▸ TASK STATEMENT
Your output should match the listing below word for word, without any images.

[[ RECORDS SUPPLIED, beginning ]]

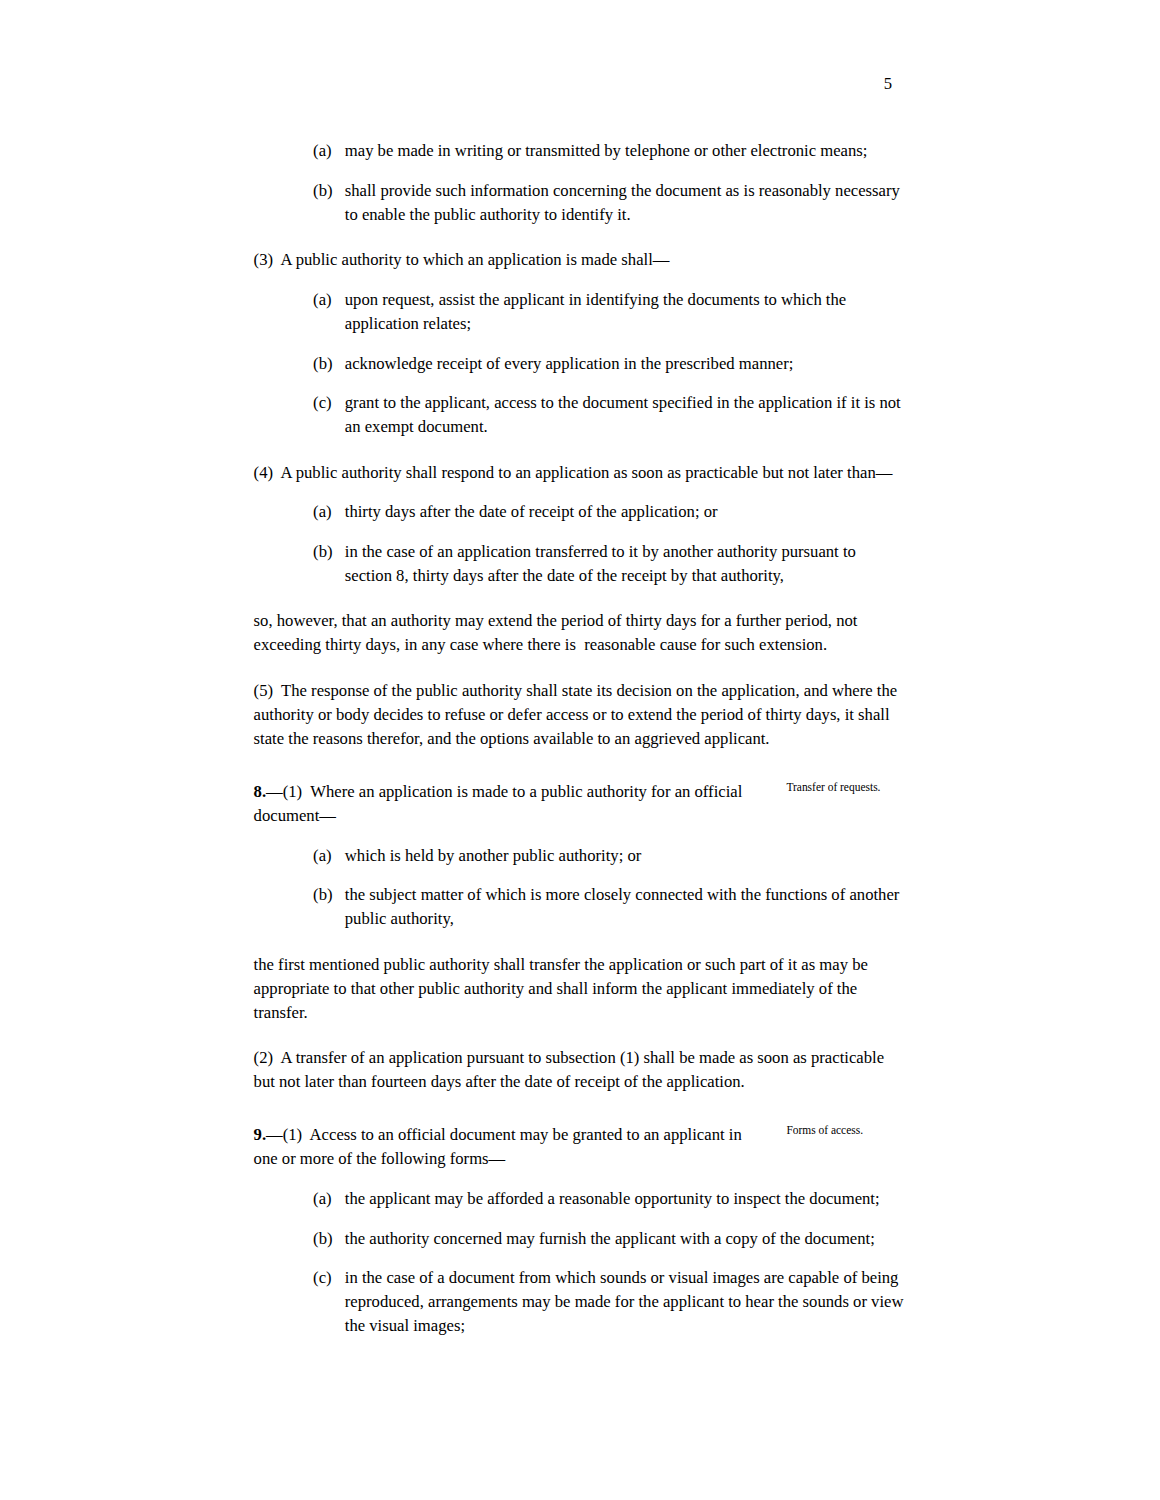5
(a)
may be made in writing or transmitted by telephone or other electronic means;
(b)
shall provide such information concerning the document as is reasonably necessary to enable the public authority to identify it.
(3) A public authority to which an application is made shall—
(a)
upon request, assist the applicant in identifying the documents to which the application relates;
(b)
acknowledge receipt of every application in the prescribed manner;
(c)
grant to the applicant, access to the document specified in the application if it is not an exempt document.
(4) A public authority shall respond to an application as soon as practicable but not later than—
(a)
thirty days after the date of receipt of the application; or
(b)
in the case of an application transferred to it by another authority pursuant to section 8, thirty days after the date of the receipt by that authority,
so, however, that an authority may extend the period of thirty days for a further period, not exceeding thirty days, in any case where there is reasonable cause for such extension.
(5) The response of the public authority shall state its decision on the application, and where the authority or body decides to refuse or defer access or to extend the period of thirty days, it shall state the reasons therefor, and the options available to an aggrieved applicant.
8.—(1) Where an application is made to a public authority for an official document—
Transfer of requests.
(a)
which is held by another public authority; or
(b)
the subject matter of which is more closely connected with the functions of another public authority,
the first mentioned public authority shall transfer the application or such part of it as may be appropriate to that other public authority and shall inform the applicant immediately of the transfer.
(2) A transfer of an application pursuant to subsection (1) shall be made as soon as practicable but not later than fourteen days after the date of receipt of the application.
9.—(1) Access to an official document may be granted to an applicant in one or more of the following forms—
Forms of access.
(a)
the applicant may be afforded a reasonable opportunity to inspect the document;
(b)
the authority concerned may furnish the applicant with a copy of the document;
(c)
in the case of a document from which sounds or visual images are capable of being reproduced, arrangements may be made for the applicant to hear the sounds or view the visual images;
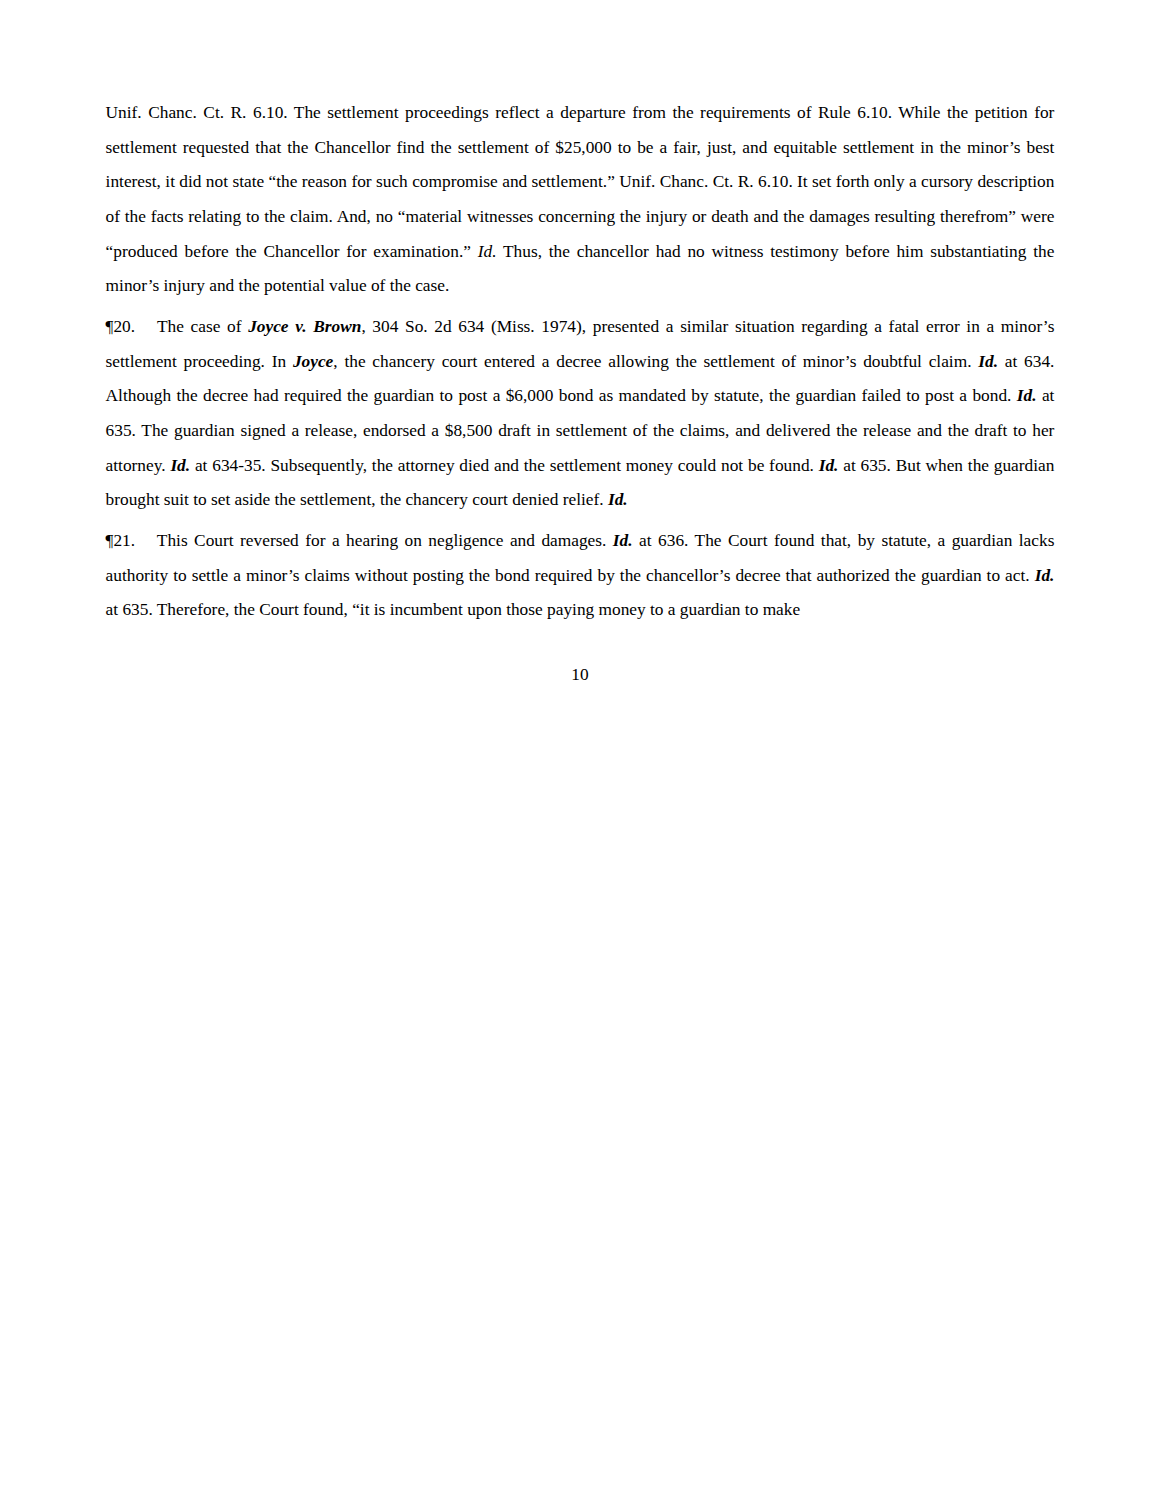Unif. Chanc. Ct. R. 6.10. The settlement proceedings reflect a departure from the requirements of Rule 6.10. While the petition for settlement requested that the Chancellor find the settlement of $25,000 to be a fair, just, and equitable settlement in the minor’s best interest, it did not state “the reason for such compromise and settlement.” Unif. Chanc. Ct. R. 6.10. It set forth only a cursory description of the facts relating to the claim. And, no “material witnesses concerning the injury or death and the damages resulting therefrom” were “produced before the Chancellor for examination.” Id. Thus, the chancellor had no witness testimony before him substantiating the minor’s injury and the potential value of the case.
¶20. The case of Joyce v. Brown, 304 So. 2d 634 (Miss. 1974), presented a similar situation regarding a fatal error in a minor’s settlement proceeding. In Joyce, the chancery court entered a decree allowing the settlement of minor’s doubtful claim. Id. at 634. Although the decree had required the guardian to post a $6,000 bond as mandated by statute, the guardian failed to post a bond. Id. at 635. The guardian signed a release, endorsed a $8,500 draft in settlement of the claims, and delivered the release and the draft to her attorney. Id. at 634-35. Subsequently, the attorney died and the settlement money could not be found. Id. at 635. But when the guardian brought suit to set aside the settlement, the chancery court denied relief. Id.
¶21. This Court reversed for a hearing on negligence and damages. Id. at 636. The Court found that, by statute, a guardian lacks authority to settle a minor’s claims without posting the bond required by the chancellor’s decree that authorized the guardian to act. Id. at 635. Therefore, the Court found, “it is incumbent upon those paying money to a guardian to make
10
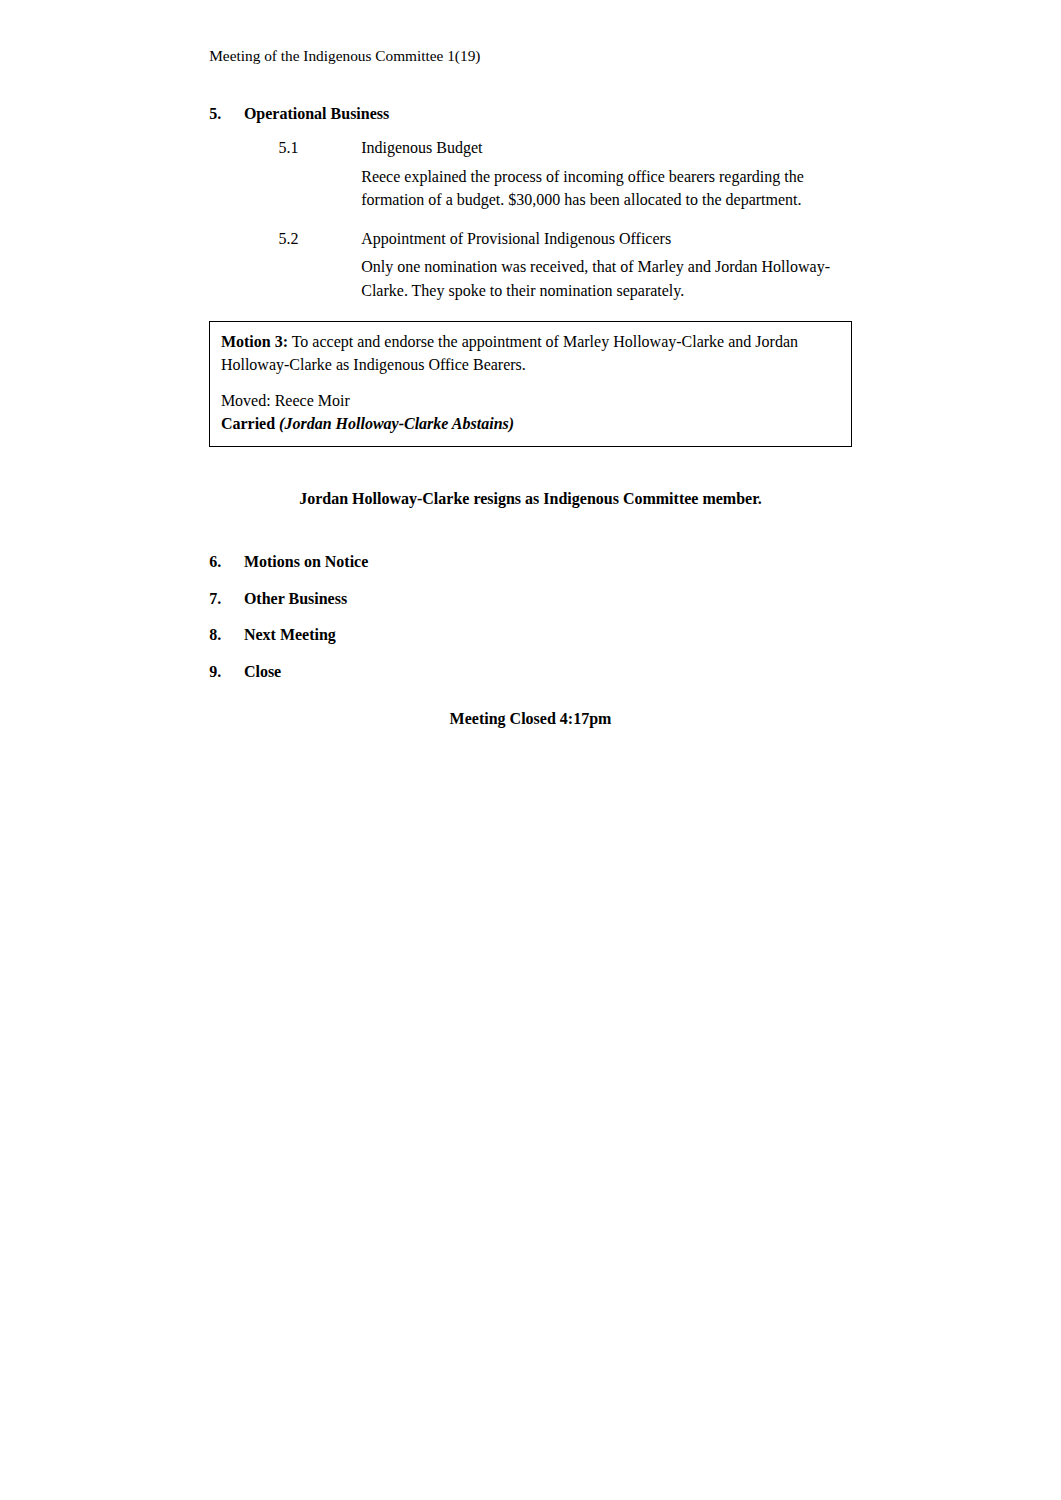Meeting of the Indigenous Committee 1(19)
5. Operational Business
5.1 Indigenous Budget
Reece explained the process of incoming office bearers regarding the formation of a budget. $30,000 has been allocated to the department.
5.2 Appointment of Provisional Indigenous Officers
Only one nomination was received, that of Marley and Jordan Holloway-Clarke. They spoke to their nomination separately.
Motion 3: To accept and endorse the appointment of Marley Holloway-Clarke and Jordan Holloway-Clarke as Indigenous Office Bearers.
Moved: Reece Moir
Carried (Jordan Holloway-Clarke Abstains)
Jordan Holloway-Clarke resigns as Indigenous Committee member.
6. Motions on Notice
7. Other Business
8. Next Meeting
9. Close
Meeting Closed 4:17pm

[[ RECORDS SUPPLIED, end ]]

▸ WRITTEN ANSWER
5
(a)
may be made in writing or transmitted by telephone or other electronic means;
(b)
shall provide such information concerning the document as is reasonably necessary to enable the public authority to identify it.
(3) A public authority to which an application is made shall—
(a)
upon request, assist the applicant in identifying the documents to which the application relates;
(b)
acknowledge receipt of every application in the prescribed manner;
(c)
grant to the applicant, access to the document specified in the application if it is not an exempt document.
(4) A public authority shall respond to an application as soon as practicable but not later than—
(a)
thirty days after the date of receipt of the application; or
(b)
in the case of an application transferred to it by another authority pursuant to section 8, thirty days after the date of the receipt by that authority,
so, however, that an authority may extend the period of thirty days for a further period, not exceeding thirty days, in any case where there is reasonable cause for such extension.
(5) The response of the public authority shall state its decision on the application, and where the authority or body decides to refuse or defer access or to extend the period of thirty days, it shall state the reasons therefor, and the options available to an aggrieved applicant.
8.—(1) Where an application is made to a public authority for an official document—
Transfer of requests.
(a)
which is held by another public authority; or
(b)
the subject matter of which is more closely connected with the functions of another public authority,
the first mentioned public authority shall transfer the application or such part of it as may be appropriate to that other public authority and shall inform the applicant immediately of the transfer.
(2) A transfer of an application pursuant to subsection (1) shall be made as soon as practicable but not later than fourteen days after the date of receipt of the application.
9.—(1) Access to an official document may be granted to an applicant in one or more of the following forms—
Forms of access.
(a)
the applicant may be afforded a reasonable opportunity to inspect the document;
(b)
the authority concerned may furnish the applicant with a copy of the document;
(c)
in the case of a document from which sounds or visual images are capable of being reproduced, arrangements may be made for the applicant to hear the sounds or view the visual images;
Unif. Chanc. Ct. R. 6.10. The settlement proceedings reflect a departure from the requirements of Rule 6.10. While the petition for settlement requested that the Chancellor find the settlement of $25,000 to be a fair, just, and equitable settlement in the minor’s best interest, it did not state “the reason for such compromise and settlement.” Unif. Chanc. Ct. R. 6.10. It set forth only a cursory description of the facts relating to the claim. And, no “material witnesses concerning the injury or death and the damages resulting therefrom” were “produced before the Chancellor for examination.” Id. Thus, the chancellor had no witness testimony before him substantiating the minor’s injury and the potential value of the case.
¶20. The case of Joyce v. Brown, 304 So. 2d 634 (Miss. 1974), presented a similar situation regarding a fatal error in a minor’s settlement proceeding. In Joyce, the chancery court entered a decree allowing the settlement of minor’s doubtful claim. Id. at 634. Although the decree had required the guardian to post a $6,000 bond as mandated by statute, the guardian failed to post a bond. Id. at 635. The guardian signed a release, endorsed a $8,500 draft in settlement of the claims, and delivered the release and the draft to her attorney. Id. at 634-35. Subsequently, the attorney died and the settlement money could not be found. Id. at 635. But when the guardian brought suit to set aside the settlement, the chancery court denied relief. Id.
¶21. This Court reversed for a hearing on negligence and damages. Id. at 636. The Court found that, by statute, a guardian lacks authority to settle a minor’s claims without posting the bond required by the chancellor’s decree that authorized the guardian to act. Id. at 635. Therefore, the Court found, “it is incumbent upon those paying money to a guardian to make
10
Meeting of the Indigenous Committee 1(19)
5. Operational Business
5.1 Indigenous Budget
Reece explained the process of incoming office bearers regarding the formation of a budget. $30,000 has been allocated to the department.
5.2 Appointment of Provisional Indigenous Officers
Only one nomination was received, that of Marley and Jordan Holloway-Clarke. They spoke to their nomination separately.
Motion 3: To accept and endorse the appointment of Marley Holloway-Clarke and Jordan Holloway-Clarke as Indigenous Office Bearers.
Moved: Reece Moir
Carried (Jordan Holloway-Clarke Abstains)
Jordan Holloway-Clarke resigns as Indigenous Committee member.
6. Motions on Notice
7. Other Business
8. Next Meeting
9. Close
Meeting Closed 4:17pm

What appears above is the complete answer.